Exercise task =
Put each line of the material below into a JSON list of strings, one string per line, skipping blank lines. Leave the pictures out of the answer.
---- Given entries
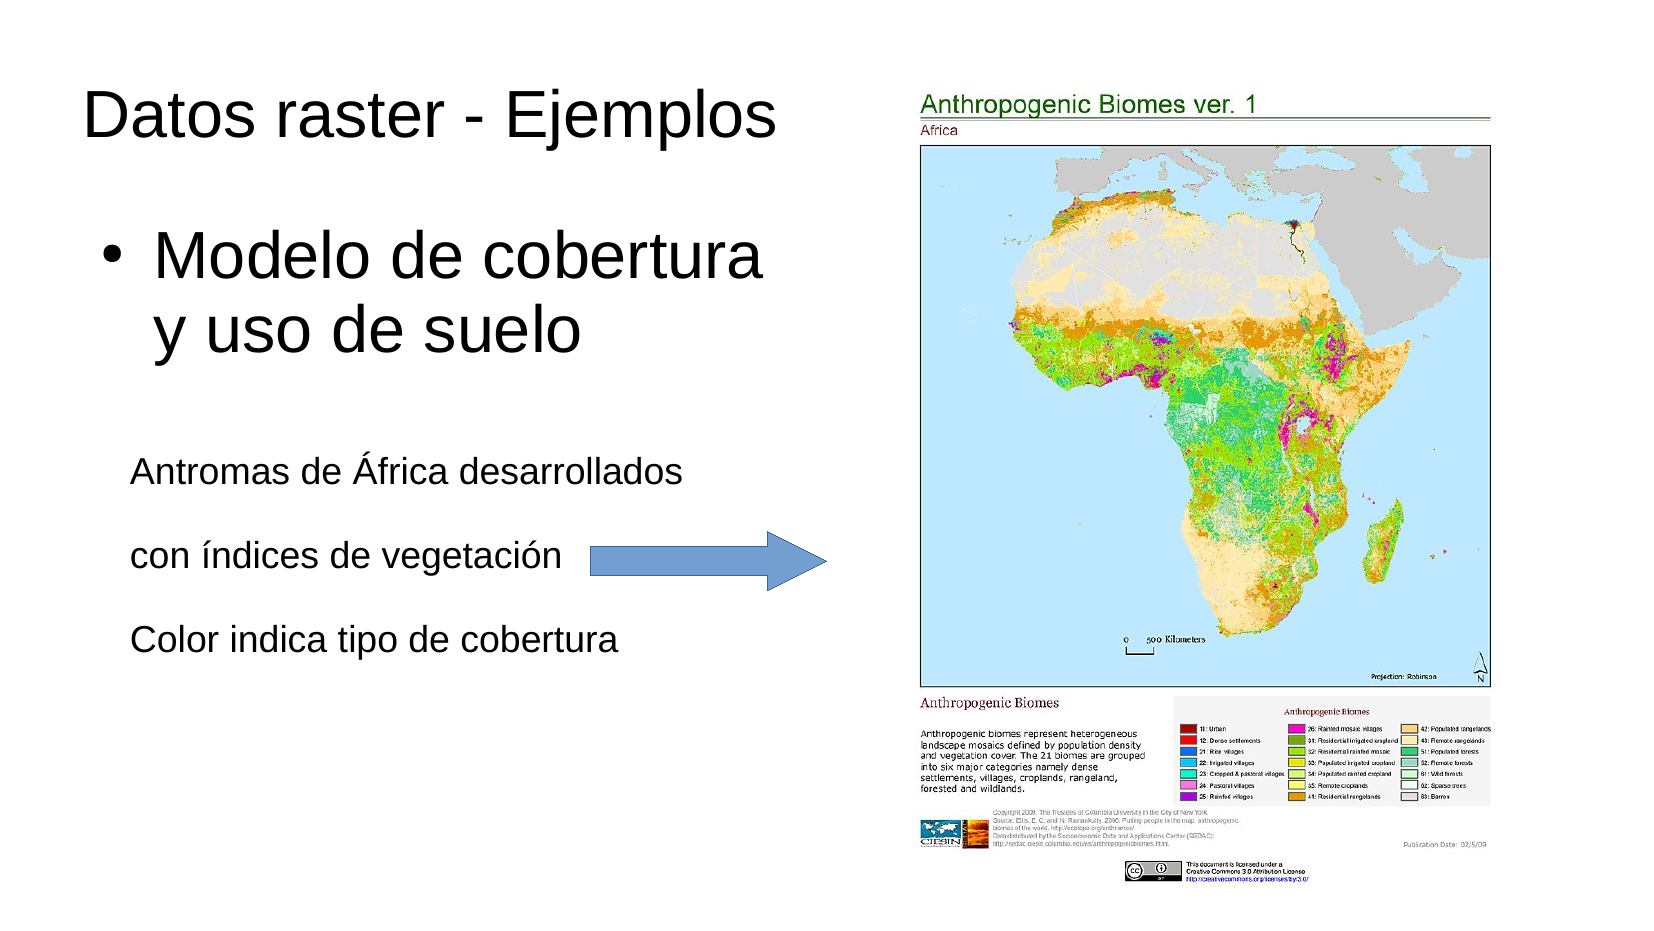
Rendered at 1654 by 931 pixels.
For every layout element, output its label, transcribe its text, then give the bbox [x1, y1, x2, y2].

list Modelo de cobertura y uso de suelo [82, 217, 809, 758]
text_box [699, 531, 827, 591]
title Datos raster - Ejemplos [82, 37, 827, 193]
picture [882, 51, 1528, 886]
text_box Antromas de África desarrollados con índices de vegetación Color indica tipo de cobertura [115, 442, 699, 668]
--------
Task output =
[
  "Rendered at 1654 by 931 pixels.",
  "For every layout element, output its label, transcribe its text, then give the bbox [x1, y1, x2, y2].",
  "list Modelo de cobertura y uso de suelo [82, 217, 809, 758]",
  "text_box [699, 531, 827, 591]",
  "title Datos raster - Ejemplos [82, 37, 827, 193]",
  "picture [882, 51, 1528, 886]",
  "text_box Antromas de África desarrollados con índices de vegetación Color indica tipo de cobertura [115, 442, 699, 668]"
]